Charles plans his modern coronation

Christopher Morgan and Nicholas Hellen in the Sunday Times in December 2004

THE royal family has started making preparations for the Prince of Wales to become king by secretly devising sweeping changes to modernise the coronation and other ceremonies marking his accession.

Under the review, courtiers are considering pruning “Ruritanian” elements of the coronation ceremonial and creating a new role for leaders of non-Christian religions in the service.

 

 

“A lot has happened since the (Queen’s) coronation in 1953. There will be a large number of differences. I don’t mind the word modernising,” said the Duke of Norfolk, who as earl marshal will organise Charles’s coronation.

Although he emphasised that at 78 the Queen remains in robust good health, the duke said: “I have been secretly planning and secretly thinking and secretly consulting and secretly liaising.” He has already completed a revised plan for her funeral.

The duke will discuss the plans in the new year with Prince Charles’s office, which is conducting a parallel review of the accession ceremonies. These are held immediately after the death of a monarch.

Although the earl marshal said detailed plans for Charles’s coronation would remain flexible, in order to “judge the (public) mood correctly”, he disclosed that Charles will not have to wait as long as his mother did to be crowned after her death. The Queen waited 16 months from the death of her father, George VI, in February 1952, until her coronation in 1953.

“It will all happen much quicker,” the earl marshal said. “I don’t envisage anything like that gap again.”

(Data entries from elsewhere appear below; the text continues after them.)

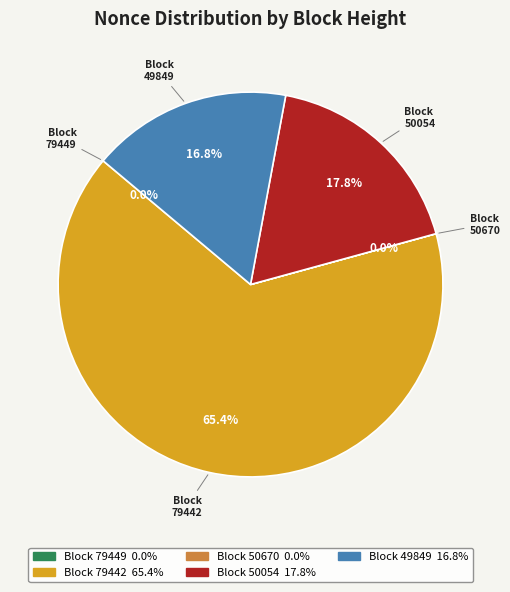

Is there a majority slice in this chart?

Yes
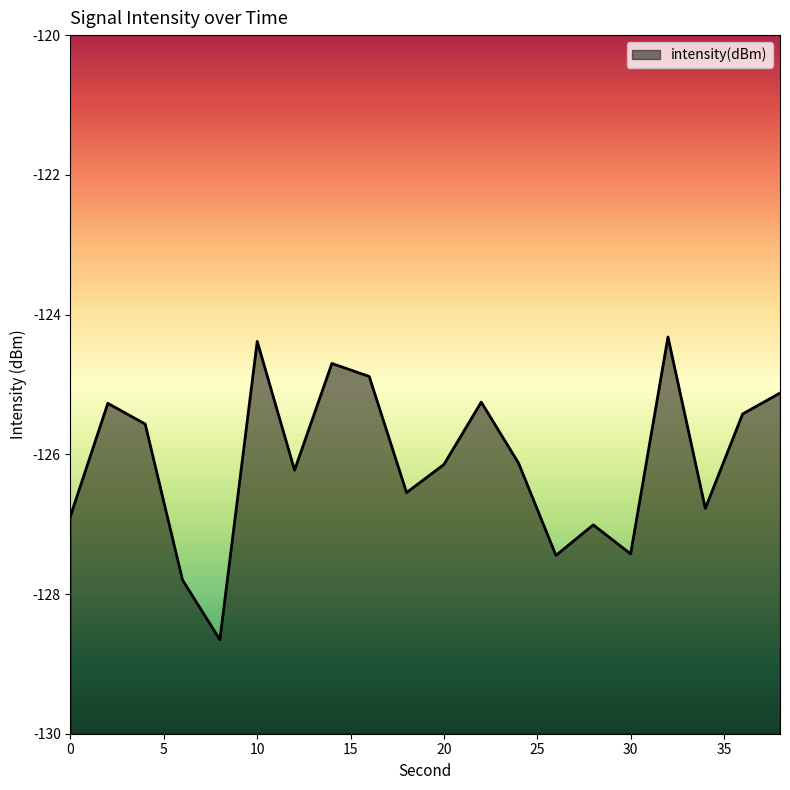

Count the number of categories in the chart.

20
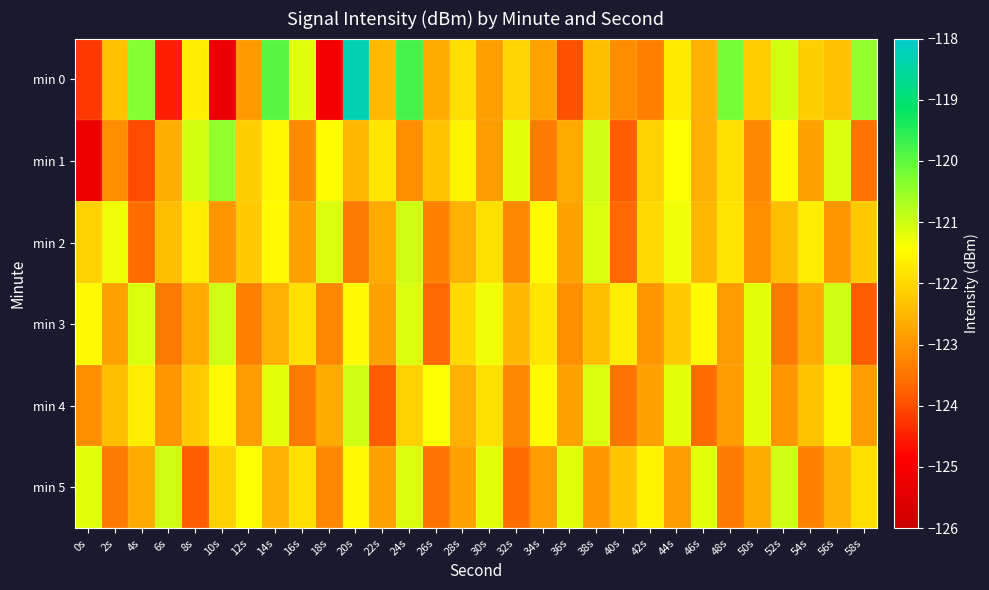

Reading right to left, transcribe all the data shown in this chart.

min 0: 58s=-120.5	56s=-122.3	54s=-122.1	52s=-121.0	50s=-122.2	48s=-120.2	46s=-122.6	44s=-121.7	42s=-123.3	40s=-123.1	38s=-122.4	36s=-123.9	34s=-122.8	32s=-122.1	30s=-122.8	28s=-121.9	26s=-122.7	24s=-119.8	22s=-122.4	20s=-118.3	18s=-125.1	16s=-121.2	14s=-119.9	12s=-122.9	10s=-125.3	8s=-121.7	6s=-124.5	4s=-120.3	2s=-122.3	0s=-124.2
min 1: 58s=-123.5	56s=-121.1	54s=-122.8	52s=-121.5	50s=-123.2	48s=-121.9	46s=-122.6	44s=-121.4	42s=-122.1	40s=-123.8	38s=-121.0	36s=-122.7	34s=-123.4	32s=-121.2	30s=-122.9	28s=-121.6	26s=-122.3	24s=-123.1	22s=-121.8	20s=-122.5	18s=-121.5	16s=-123.2	14s=-121.6	12s=-122.1	10s=-120.4	8s=-121.0	6s=-122.7	4s=-124.0	2s=-123.1	0s=-125.2
min 2: 58s=-122.2	56s=-123.0	54s=-121.7	52s=-122.4	50s=-123.1	48s=-121.8	46s=-122.5	44s=-121.3	42s=-122.0	40s=-123.7	38s=-121.1	36s=-122.8	34s=-121.5	32s=-123.2	30s=-121.9	28s=-122.6	26s=-123.3	24s=-121.0	22s=-122.7	20s=-123.4	18s=-121.1	16s=-122.8	14s=-121.5	12s=-122.2	10s=-123.0	8s=-121.7	6s=-122.4	4s=-123.6	2s=-121.3	0s=-122.1
min 3: 58s=-123.8	56s=-121.0	54s=-122.7	52s=-123.4	50s=-121.2	48s=-122.9	46s=-121.5	44s=-122.2	42s=-123.0	40s=-121.7	38s=-122.4	36s=-123.1	34s=-121.8	32s=-122.5	30s=-121.3	28s=-122.0	26s=-123.7	24s=-121.1	22s=-122.8	20s=-121.5	18s=-123.2	16s=-121.9	14s=-122.6	12s=-123.3	10s=-121.0	8s=-122.7	6s=-123.4	4s=-121.1	2s=-122.8	0s=-121.5
min 4: 58s=-122.9	56s=-121.6	54s=-122.3	52s=-123.0	50s=-121.2	48s=-122.9	46s=-123.6	44s=-121.2	42s=-122.8	40s=-123.5	38s=-121.1	36s=-122.8	34s=-121.5	32s=-123.2	30s=-121.9	28s=-122.6	26s=-121.4	24s=-122.1	22s=-123.8	20s=-121.0	18s=-122.7	16s=-123.4	14s=-121.2	12s=-122.9	10s=-121.5	8s=-122.2	6s=-123.0	4s=-121.7	2s=-122.4	0s=-123.1
min 5: 58s=-121.9	56s=-122.6	54s=-123.3	52s=-121.0	50s=-122.7	48s=-123.4	46s=-121.2	44s=-122.9	42s=-121.6	40s=-122.3	38s=-123.0	36s=-121.2	34s=-122.9	32s=-123.6	30s=-121.2	28s=-122.8	26s=-123.5	24s=-121.1	22s=-122.8	20s=-121.5	18s=-123.2	16s=-121.9	14s=-122.6	12s=-121.4	10s=-122.1	8s=-123.8	6s=-121.0	4s=-122.7	2s=-123.4	0s=-121.2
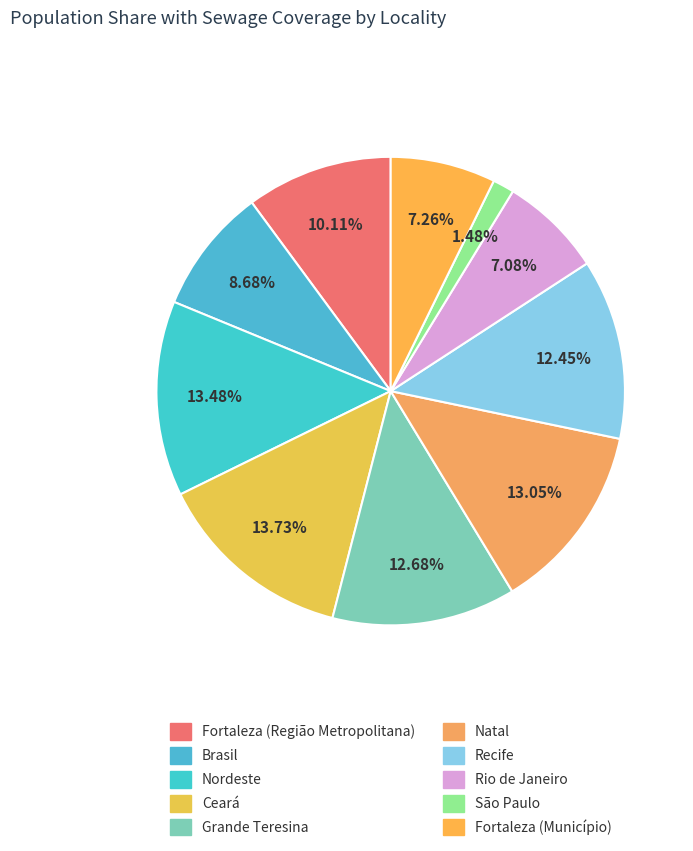

How many slices are in this pie chart?

10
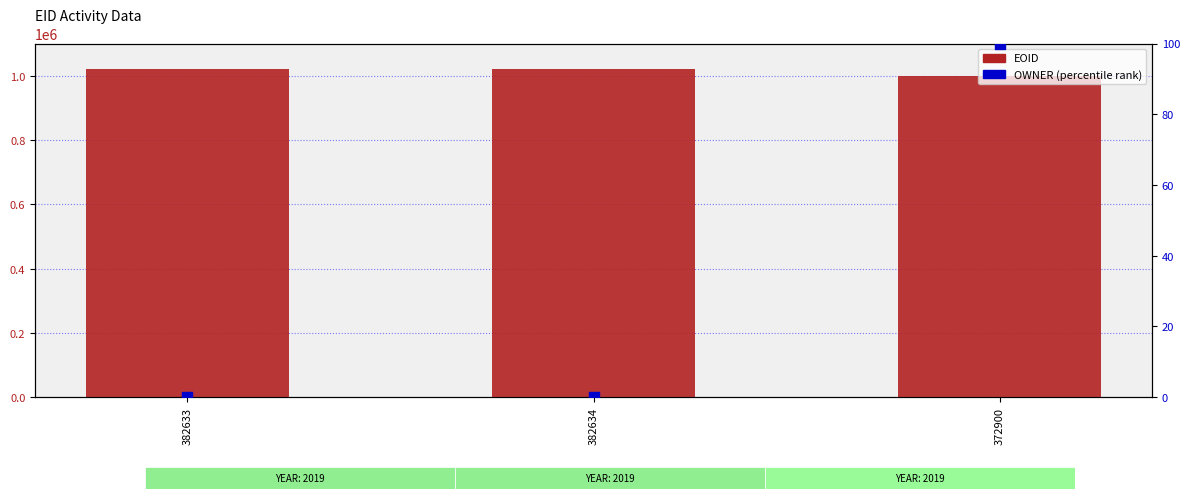

What is the total value across all series at 372900?

997780.0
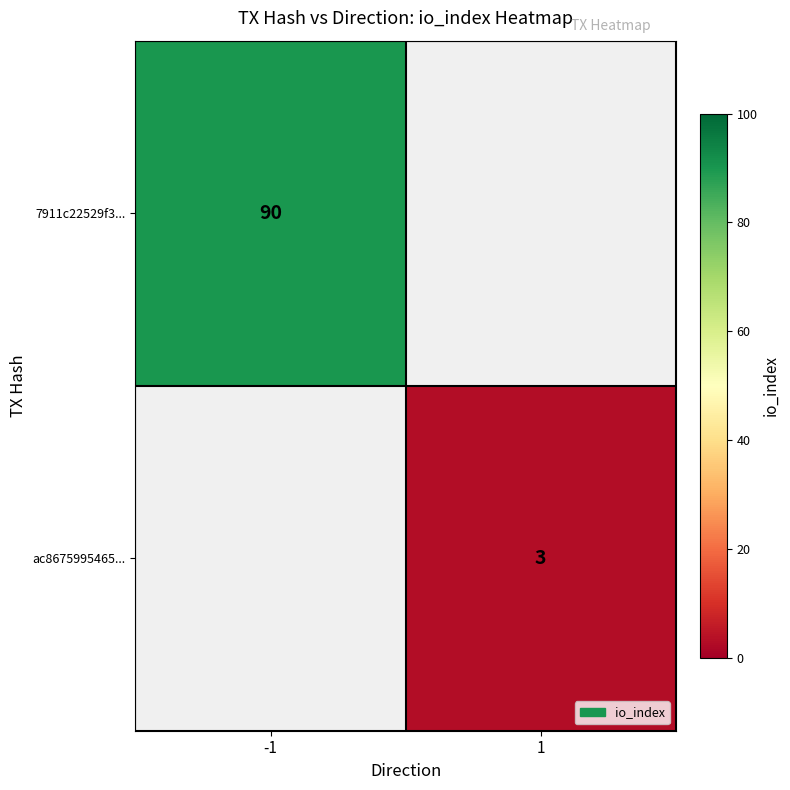

True or false: 7911c22529f3... has a value of 90 at -1.

True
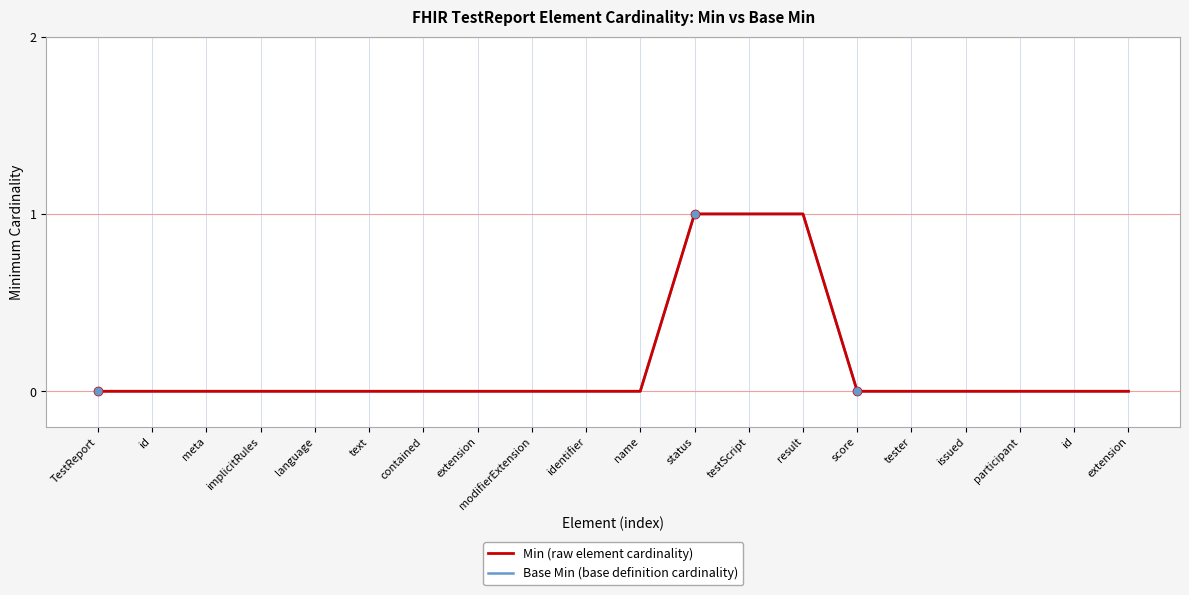

True or false: Min (raw element cardinality) has a value of 0 at text.

True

On the death of the Queen, a new monarch will be proclaimed as soon as possible at an accession council to be held at St James’s Palace to which all members of the privy council will be summoned. Its meeting will be televised for the first time and the new king may also make a broadcast.

Under existing rules, parliament is suspended on the death of the monarch, but it meets again to enable MPs to take an oath to the new sovereign.


The coronation of the Prince of Wales will be a "multi-faith" event.

Prayers and readings from other denominations and religions, including from the Muslim, Sikh and Jewish faiths, are expected to be included in the ceremonies marking Prince Charles's accession to the throne.